Aku menarik gelas dihadapan Andre, dan menuangkannya di wajahnya. “Gue sama sekali nggak tertarik sama elo.” Dan aku langsung berbalik meninggalkan mereka.

Aku tidak perduli biarpun dia cukup famous di sekolah, toh kenalanku juga nggak kalah banyak. Jadi tidak akan ada yang berani menyentuhku sedikitpun. Terlebih lagi mereka pastinya memandang Daddy Dika sebelum melakukan itu semua.

Tapi biarpun aku sudah biasa menangani masalah taruhan ini, tak ayal aku sebal juga. Karena aku akhirnya harus menjomblo lagi, dan aku tidak betah. Ngomong-ngomong soal jomblo, aku sudah jomblo hampir sebulan lamanya. Oh no, aku benar-benar butuh pacar sekarang.

Yah walaupun akhirnya aku akan mencampakan mereka, tapi tetap saja aku butuh seorang pacar. Untuk menutupi kejombloan, dan untuk menemani malam mingguku yang pastinya sepi. Hmm apa? Mau mengataiku playgirl? Biar saja, toh itu semua juga salahnya Daddy Damar. Kata Uncle dan Aunt, bakat playgirl-ku ini adalah bakat yang menurun dari Daddy Damar.

Jadi bisa dibilang: Aku, Damarta Junior.

Dan kenapa memangnya? Aku bangga kok jadi juniornya Daddy Damar, soalnya diluar sifat playboynya dulu, Daddy itu bisa jadi panutanku banget.

Brak

What the-- Siapa sih orang nggak punya mata yang udah nabrak-nabrak aku segala?! Mana minumannya jadi tumpah ke bajuku lagi. Uhh aku langsung melotot ke arah orang itu yang... eh batalin pelototan batal! Aku nggak mungkin melotot ke cowok seganteng ini!

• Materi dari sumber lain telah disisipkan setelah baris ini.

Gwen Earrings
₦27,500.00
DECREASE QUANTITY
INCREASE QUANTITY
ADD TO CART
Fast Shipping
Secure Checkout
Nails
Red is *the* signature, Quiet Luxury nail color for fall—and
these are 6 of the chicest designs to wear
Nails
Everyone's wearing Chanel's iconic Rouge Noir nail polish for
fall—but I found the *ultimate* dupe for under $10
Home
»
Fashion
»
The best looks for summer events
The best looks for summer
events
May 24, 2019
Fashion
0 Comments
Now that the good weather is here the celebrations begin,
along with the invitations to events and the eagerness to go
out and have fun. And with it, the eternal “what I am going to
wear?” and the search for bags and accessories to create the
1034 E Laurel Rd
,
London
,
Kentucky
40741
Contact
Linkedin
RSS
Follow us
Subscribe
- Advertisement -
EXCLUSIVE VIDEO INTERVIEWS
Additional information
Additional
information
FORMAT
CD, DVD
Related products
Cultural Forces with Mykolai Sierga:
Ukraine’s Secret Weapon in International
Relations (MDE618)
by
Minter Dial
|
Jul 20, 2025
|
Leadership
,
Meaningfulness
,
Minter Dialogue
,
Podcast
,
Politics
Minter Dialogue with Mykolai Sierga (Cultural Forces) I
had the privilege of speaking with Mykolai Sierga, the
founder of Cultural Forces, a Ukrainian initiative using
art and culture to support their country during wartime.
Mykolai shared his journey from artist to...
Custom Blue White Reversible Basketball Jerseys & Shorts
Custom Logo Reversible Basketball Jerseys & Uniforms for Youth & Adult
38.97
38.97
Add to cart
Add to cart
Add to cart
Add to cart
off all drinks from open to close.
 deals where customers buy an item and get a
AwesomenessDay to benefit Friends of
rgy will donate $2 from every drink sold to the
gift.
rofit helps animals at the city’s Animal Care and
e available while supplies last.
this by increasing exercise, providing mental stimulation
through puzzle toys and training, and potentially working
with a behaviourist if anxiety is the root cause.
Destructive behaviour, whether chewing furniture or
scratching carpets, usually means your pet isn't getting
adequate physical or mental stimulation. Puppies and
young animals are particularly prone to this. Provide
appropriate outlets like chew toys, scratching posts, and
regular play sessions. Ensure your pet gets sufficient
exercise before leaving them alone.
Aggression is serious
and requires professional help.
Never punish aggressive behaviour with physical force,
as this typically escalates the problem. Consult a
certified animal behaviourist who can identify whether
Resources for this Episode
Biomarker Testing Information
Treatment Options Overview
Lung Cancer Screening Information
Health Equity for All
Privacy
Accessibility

Cowok dihadapanku ini punya bibir tipis yang membentuk garis lurus, tatapannya datar tanpa ekspresi, wajahnya lonjong dengan dagu agak meruncing yang keren banget, badannya tegap dan pastinya hasil latihan tahunan. Serius, aku belum pernah lihat cowok sampai hampir ngiler begini. Oh siapapun, bangunkan aku!

"Ganti."

Aku mengerutkan dahi bingung, kenapa cowok kece ini tiba-tiba bilang 'ganti'? Aku suruh ganti baju gitu kalik ya? "Em, aku nggak bawa pakaian ganti sih. But it's okay, aku bisa hilangin nodanya di kamar mandi kok," jawabku lemah lembut.

Cowok kece itu menaikan sebelah alisnya - hei, aku selalu suka dengan orang yang bisa melakukan itu! - keningnya berkerut. Tapi dia tidak menjawab, malah menyorongkan minuman di tangannya padaku.

"Apa? Oh nggak usah, aku udah minum kok." Sial, kenapa aku jadi gugup banget sih? Lagian cowok ini aura dinginnya mencekam banget.

"Ck!" Cowok itu kelihatan kesal, bibirnya menggerutu tanpa suara membuatku nggak tahu apa yang dia katakan. Aku jadi bingung sekarang. Aku mengibaskan rambutku dengan gaya slow motion, tersenyum penuh pikat, kemudian menatapnya dengan tatapan kucing manis yang polos. "Ganti."

Ish apa sih ini orang? Radio rusak banget. Reaksinya bikin illfeel serius, jadi makin badmood! Masa bodohlah dengan gantengnya cowok ini. "Iya, aku ganti baju! Tapi aku nggak bawa baju ganti, dan aku--"

"Ganti." Cowok itu memotong kata-kataku, kemudian menyorongkan gelas plastik minumannya padaku lagi. "Ganti minuman gue."

Dan aku sukses melongo sejadi-jadinya karena apa yang dia katakan.

"Kak, kok lama?"

Dan aku lebih melongo lagi, ketika melihat seorang cewek tiba-tiba berdiri disamping cowok kece itu sambil bertanya bingung. Aku familiar dengan pakaian yang ia kenakan.

"Rea?" Aku bertanya ragu, namun langsung yakin begitu cewek itu menoleh.

"Kakak?"

Aku menahan nafas secara spontan. Jangan bilang kalau cowok kece itu pacarnya Rea? Argh Rea curang! Kenapa dia mendahului aku buat pacaran?!